Providing advice involves a wide-ranging skill set, unique to any profession. Advisers are not only required to be technically qualified but must also adhere to a comprehensive regulatory framework, have exceptionally strong interpersonal skills and ensure their businesses are sustainable, regardless of whether they are the principal.
But what do clients really value most from their advisers? Not the technical skill, regulatory fulfilment or business acumen. It is the interpersonal skills that instil trust and confidence. So it makes sense for advisers to focus on that area and use paraplanners to take care of the others.
Over the years, paraplanners have been defined differently from one advice firm to the next.
Some would employ them to offer basic administrative support to advisers; things such as photocopying, data entry and running simple reports.
Others would be the most technically qualified expert within the business. Advisers could refer to them to help explain complex planning issues, provide guidance on products and undertake comprehensive suitability reports and supporting research documents.
That said, paraplanners do not need to be employed at an advice firm. There are now a number of outsourced solutions offering services to firms as and when they need them, which can be more convenient and cost effectiv
Another benefit of outsourced paraplanners is that they will work with a range of other advisers, adopting best practice where they see this. This may provide useful ideas to firms.
Some outsourced paraplanners are now proving so popular that advisers have been put on waiting lists. This seems to be in line with the general demand for paraplanners increasing over recent years.
Although it has varied over time, we now have a more comprehensive definition of the role of the paraplanner, created through the development of the new paraplanner apprenticeship standard.

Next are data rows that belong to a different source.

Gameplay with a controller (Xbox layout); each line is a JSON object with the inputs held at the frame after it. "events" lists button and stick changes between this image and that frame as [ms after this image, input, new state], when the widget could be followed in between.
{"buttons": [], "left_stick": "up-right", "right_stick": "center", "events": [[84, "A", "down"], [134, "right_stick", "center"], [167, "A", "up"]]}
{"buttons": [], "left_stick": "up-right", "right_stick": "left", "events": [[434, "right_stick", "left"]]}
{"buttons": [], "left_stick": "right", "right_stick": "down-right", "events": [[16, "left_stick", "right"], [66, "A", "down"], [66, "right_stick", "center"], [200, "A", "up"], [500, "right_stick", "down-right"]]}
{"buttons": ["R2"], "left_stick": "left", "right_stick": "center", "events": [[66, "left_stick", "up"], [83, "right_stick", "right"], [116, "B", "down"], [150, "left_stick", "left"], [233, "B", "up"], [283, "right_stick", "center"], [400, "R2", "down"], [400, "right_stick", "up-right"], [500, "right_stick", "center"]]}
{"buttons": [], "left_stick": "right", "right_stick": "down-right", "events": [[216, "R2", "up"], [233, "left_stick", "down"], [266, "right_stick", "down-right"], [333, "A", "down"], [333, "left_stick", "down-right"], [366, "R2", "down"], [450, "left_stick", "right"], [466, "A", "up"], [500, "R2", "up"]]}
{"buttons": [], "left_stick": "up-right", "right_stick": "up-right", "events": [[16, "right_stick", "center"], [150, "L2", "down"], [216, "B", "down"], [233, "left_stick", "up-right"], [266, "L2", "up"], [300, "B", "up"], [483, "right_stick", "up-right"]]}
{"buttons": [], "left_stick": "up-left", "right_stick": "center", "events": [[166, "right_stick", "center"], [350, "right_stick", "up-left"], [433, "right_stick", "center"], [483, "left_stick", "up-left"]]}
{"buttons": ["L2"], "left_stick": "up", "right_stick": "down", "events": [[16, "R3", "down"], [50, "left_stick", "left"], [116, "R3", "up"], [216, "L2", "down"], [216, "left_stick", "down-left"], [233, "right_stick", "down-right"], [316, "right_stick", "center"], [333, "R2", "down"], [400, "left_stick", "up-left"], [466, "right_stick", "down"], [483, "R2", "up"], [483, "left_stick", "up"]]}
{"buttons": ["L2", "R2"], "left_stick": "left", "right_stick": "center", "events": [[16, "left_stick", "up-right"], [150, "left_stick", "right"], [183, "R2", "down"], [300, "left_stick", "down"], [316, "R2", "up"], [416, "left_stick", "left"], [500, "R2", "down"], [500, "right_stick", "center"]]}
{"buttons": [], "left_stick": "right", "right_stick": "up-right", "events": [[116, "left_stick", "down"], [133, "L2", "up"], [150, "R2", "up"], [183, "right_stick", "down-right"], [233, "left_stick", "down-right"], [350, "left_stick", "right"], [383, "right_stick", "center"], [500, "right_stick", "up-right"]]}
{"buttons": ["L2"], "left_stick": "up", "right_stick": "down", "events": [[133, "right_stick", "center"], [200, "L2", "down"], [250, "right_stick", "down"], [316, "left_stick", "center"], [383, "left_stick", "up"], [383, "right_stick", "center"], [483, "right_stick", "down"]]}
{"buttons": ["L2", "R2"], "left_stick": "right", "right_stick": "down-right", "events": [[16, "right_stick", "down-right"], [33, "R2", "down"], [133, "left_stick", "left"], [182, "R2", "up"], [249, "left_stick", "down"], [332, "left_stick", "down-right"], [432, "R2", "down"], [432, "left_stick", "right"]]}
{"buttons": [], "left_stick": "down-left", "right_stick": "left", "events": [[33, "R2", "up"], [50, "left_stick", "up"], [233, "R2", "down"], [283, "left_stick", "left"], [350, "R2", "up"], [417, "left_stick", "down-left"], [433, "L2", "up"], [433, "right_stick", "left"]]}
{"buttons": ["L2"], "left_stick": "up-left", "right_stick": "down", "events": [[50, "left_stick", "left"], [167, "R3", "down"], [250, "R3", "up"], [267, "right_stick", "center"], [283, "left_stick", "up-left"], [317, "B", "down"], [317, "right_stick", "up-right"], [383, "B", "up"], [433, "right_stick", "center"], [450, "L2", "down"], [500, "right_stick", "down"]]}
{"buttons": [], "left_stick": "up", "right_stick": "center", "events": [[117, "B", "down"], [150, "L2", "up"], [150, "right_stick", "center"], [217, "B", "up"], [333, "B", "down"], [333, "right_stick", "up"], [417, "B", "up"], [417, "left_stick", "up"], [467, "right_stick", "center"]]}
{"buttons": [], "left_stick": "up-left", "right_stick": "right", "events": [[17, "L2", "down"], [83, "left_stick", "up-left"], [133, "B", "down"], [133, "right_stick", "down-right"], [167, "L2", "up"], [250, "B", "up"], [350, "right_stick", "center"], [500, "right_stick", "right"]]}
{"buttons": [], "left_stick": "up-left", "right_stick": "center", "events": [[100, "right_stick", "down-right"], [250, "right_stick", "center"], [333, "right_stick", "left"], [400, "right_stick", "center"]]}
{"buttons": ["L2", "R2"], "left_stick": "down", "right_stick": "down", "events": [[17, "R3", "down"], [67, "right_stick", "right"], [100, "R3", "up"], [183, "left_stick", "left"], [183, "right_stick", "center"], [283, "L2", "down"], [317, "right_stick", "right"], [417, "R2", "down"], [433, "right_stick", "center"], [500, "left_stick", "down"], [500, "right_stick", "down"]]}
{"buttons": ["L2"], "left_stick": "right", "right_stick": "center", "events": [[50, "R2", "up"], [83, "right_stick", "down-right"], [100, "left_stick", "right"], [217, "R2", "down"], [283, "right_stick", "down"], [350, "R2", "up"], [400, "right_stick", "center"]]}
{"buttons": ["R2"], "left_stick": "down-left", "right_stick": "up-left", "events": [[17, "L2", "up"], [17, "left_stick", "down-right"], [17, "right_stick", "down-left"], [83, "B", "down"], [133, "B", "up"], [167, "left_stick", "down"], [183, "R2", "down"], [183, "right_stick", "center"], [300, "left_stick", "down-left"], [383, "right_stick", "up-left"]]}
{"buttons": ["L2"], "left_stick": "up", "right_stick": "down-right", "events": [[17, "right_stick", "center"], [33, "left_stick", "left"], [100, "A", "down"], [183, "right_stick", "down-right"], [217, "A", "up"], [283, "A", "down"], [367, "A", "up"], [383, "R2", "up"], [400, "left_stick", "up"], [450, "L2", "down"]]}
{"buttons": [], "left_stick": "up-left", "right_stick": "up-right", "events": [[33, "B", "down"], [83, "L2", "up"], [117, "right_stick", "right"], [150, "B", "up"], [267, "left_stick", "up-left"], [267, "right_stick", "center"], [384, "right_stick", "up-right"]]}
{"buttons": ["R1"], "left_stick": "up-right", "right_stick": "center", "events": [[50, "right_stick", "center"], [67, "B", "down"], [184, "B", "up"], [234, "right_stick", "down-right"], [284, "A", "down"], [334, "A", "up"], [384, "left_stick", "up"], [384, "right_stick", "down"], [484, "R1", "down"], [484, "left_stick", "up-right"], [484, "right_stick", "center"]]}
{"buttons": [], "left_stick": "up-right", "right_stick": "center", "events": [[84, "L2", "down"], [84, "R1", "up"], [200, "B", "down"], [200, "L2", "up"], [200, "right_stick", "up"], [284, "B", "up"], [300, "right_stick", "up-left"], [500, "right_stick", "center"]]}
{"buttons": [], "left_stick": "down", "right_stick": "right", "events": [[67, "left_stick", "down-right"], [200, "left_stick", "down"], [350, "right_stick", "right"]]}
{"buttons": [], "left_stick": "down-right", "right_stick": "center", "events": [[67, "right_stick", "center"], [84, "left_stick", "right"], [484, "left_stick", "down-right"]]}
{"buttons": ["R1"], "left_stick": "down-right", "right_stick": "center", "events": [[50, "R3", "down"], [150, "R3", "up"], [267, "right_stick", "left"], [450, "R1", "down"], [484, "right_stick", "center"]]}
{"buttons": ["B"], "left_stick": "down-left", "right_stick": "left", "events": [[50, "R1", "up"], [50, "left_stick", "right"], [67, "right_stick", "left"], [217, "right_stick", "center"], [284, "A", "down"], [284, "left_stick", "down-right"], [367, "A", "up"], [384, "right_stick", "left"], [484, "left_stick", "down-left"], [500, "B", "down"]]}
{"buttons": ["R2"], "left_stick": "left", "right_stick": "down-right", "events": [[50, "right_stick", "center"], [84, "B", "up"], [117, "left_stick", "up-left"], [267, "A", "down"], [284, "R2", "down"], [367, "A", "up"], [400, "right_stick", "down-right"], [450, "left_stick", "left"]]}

Launched in September 2015, this government-approved standard includes the knowledge, skill, behavioural competencies and qualifications required to be recognised as a professional paraplanner.
Like advisers, paraplanners are expected to be level four qualified as a minimum, but not in exactly the same way
Apprentices are required to complete the Certificate in Paraplanning from either the Chartered Insurance Institute or the Chartered Institute for Securities and Investment.
The CII certificate includes RO1 (Financial Services Regulation and Ethics), RO2 (Investment Principles and Risk), RO3 (Personal Taxation) and JO9 (Paraplanning). It is the latter that differentiates between the qualifications needed by paraplanners and advisers.
JO9 is a comprehensive coursework-based unit covering all financial planning aspects expected to be conducted through the role of the paraplanner.
Paraplanners can play an essential role in the success, efficiency and profitability of advice firms, so a formally recognised route into the role will improve the health of the sector overall.